[Source text]
Other imaging techniques available for gout are radiography, ultrasonography (USG), conventional CT, and magnetic resonance imaging (MRI). Erosive changes in radiography manifests late in disease, and conventional CT cannot distinguish MSU deposits. On the other hand, USG is an inexpensive and well-accepted diagnostic tool. The double contour sign in USG is characteristic, but there is lack of standardized methodology and sometimes exhaustive scanning is required [19]. These imaging tools therefore lack specificities for implementation on a larger scale [3, 12, 20].

At present, there are five different types of DECT scanners available: Dual source DECT, twin-beam single-source CT with gold filter, rapid kilovoltage-switching source with gemstone scintillator detector, dual-layer multidetector DECT, and dual-scan single source [8].

The amount of radiation involved in DECT ranges between 2 to 3 mSv, though it is dependent on the technology used [12, 21]. This low dose of radiation offers a satisfactory replacement of standard CT scans. Strategies that lead to dose reduction include tube current modulation, iterative reconstruction techniques, and new detector application-specific integrated circuits (ASICs) which integrate photodiode and analog digital converters [21]. DECT also limits radiation to extremities which are not typically radiosensitive regions. This may reduce radiation-related cancer risk, though there is paucity of literature is this area.

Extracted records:
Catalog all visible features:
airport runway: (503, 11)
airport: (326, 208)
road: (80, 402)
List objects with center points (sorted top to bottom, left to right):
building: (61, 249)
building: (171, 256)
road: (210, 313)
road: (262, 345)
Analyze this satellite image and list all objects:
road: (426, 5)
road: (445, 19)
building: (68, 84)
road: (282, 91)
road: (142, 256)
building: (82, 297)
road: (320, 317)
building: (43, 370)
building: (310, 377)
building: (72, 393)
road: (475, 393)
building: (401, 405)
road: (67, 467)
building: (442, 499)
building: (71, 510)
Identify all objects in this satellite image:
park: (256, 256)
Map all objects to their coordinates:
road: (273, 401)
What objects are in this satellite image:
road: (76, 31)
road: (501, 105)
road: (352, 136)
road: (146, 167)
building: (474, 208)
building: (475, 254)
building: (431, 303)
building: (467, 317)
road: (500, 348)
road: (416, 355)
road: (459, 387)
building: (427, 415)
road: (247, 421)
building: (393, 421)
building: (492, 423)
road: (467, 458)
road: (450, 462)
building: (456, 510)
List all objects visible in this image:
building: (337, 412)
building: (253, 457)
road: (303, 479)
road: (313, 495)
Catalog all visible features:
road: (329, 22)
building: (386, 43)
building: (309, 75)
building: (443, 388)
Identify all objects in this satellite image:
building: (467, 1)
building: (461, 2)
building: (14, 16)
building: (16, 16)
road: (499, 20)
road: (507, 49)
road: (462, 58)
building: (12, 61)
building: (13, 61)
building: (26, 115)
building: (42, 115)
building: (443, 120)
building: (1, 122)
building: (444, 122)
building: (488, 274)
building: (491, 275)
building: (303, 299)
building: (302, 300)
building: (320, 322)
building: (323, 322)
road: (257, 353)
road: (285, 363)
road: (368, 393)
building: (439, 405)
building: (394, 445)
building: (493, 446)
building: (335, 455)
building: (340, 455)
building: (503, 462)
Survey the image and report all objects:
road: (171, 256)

[Your tasks]
1 - Copy the stretch of the gout imaging text from "At present, there" through "single source [8].", word for word.
2 - In the gout imaging text, what range of radiation does DECT involve?
This material comes from a separate source.

[Answers for the exercise]
1 -
At present, there are five different types of DECT scanners available: Dual source DECT, twin-beam single-source CT with gold filter, rapid kilovoltage-switching source with gemstone scintillator detector, dual-layer multidetector DECT, and dual-scan single source [8].

2 - Between 2 and 3 mSv, depending on the technology used.